* ASSIGNMENT: Go through the data and report each line that holds the string "significant".

* DATA:
↓↓↓

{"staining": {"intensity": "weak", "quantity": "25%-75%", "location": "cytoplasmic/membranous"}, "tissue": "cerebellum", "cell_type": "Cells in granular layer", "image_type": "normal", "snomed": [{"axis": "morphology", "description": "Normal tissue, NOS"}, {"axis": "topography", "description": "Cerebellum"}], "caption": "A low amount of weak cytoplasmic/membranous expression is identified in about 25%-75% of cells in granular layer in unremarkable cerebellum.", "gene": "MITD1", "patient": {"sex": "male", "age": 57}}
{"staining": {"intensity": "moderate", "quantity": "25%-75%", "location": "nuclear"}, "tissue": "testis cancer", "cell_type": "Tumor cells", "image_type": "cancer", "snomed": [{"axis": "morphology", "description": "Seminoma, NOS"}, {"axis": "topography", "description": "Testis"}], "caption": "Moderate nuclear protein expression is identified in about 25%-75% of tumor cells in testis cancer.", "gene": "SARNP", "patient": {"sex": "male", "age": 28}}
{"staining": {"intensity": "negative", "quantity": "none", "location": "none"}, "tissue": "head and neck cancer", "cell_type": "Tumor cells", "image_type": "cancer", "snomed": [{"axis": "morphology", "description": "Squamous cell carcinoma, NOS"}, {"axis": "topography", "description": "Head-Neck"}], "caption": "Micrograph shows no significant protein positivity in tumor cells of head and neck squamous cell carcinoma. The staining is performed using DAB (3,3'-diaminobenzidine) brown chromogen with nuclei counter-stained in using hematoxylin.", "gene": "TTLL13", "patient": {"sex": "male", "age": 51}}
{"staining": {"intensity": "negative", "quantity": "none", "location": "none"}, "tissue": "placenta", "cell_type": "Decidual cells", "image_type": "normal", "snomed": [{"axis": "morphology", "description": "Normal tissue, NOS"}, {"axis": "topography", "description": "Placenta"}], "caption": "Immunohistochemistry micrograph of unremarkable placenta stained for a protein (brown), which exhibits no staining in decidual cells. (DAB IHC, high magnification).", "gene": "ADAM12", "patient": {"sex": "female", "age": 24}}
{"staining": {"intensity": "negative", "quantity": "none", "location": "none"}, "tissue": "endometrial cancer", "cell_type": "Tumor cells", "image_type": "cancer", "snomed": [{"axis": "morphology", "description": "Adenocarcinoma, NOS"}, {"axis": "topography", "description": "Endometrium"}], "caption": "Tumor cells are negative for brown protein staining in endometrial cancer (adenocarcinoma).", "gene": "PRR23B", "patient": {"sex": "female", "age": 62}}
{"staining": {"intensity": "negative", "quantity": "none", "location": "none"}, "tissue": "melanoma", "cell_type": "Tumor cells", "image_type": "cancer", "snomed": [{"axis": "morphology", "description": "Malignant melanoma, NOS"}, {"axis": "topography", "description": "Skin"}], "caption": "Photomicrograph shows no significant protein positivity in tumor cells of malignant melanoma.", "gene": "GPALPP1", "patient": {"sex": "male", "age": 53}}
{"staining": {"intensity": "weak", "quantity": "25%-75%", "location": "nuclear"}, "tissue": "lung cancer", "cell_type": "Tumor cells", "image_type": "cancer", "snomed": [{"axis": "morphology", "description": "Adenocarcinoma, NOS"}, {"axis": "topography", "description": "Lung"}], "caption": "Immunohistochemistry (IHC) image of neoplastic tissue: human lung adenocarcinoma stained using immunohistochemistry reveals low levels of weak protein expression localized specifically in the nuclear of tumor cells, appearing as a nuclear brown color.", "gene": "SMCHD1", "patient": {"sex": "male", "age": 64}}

↑↑↑

* SOLUTION TO THIS PROBLEM:
{"staining": {"intensity": "negative", "quantity": "none", "location": "none"}, "tissue": "head and neck cancer", "cell_type": "Tumor cells", "image_type": "cancer", "snomed": [{"axis": "morphology", "description": "Squamous cell carcinoma, NOS"}, {"axis": "topography", "description": "Head-Neck"}], "caption": "Micrograph shows no significant protein positivity in tumor cells of head and neck squamous cell carcinoma. The staining is performed using DAB (3,3'-diaminobenzidine) brown chromogen with nuclei counter-stained in using hematoxylin.", "gene": "TTLL13", "patient": {"sex": "male", "age": 51}}
{"staining": {"intensity": "negative", "quantity": "none", "location": "none"}, "tissue": "melanoma", "cell_type": "Tumor cells", "image_type": "cancer", "snomed": [{"axis": "morphology", "description": "Malignant melanoma, NOS"}, {"axis": "topography", "description": "Skin"}], "caption": "Photomicrograph shows no significant protein positivity in tumor cells of malignant melanoma.", "gene": "GPALPP1", "patient": {"sex": "male", "age": 53}}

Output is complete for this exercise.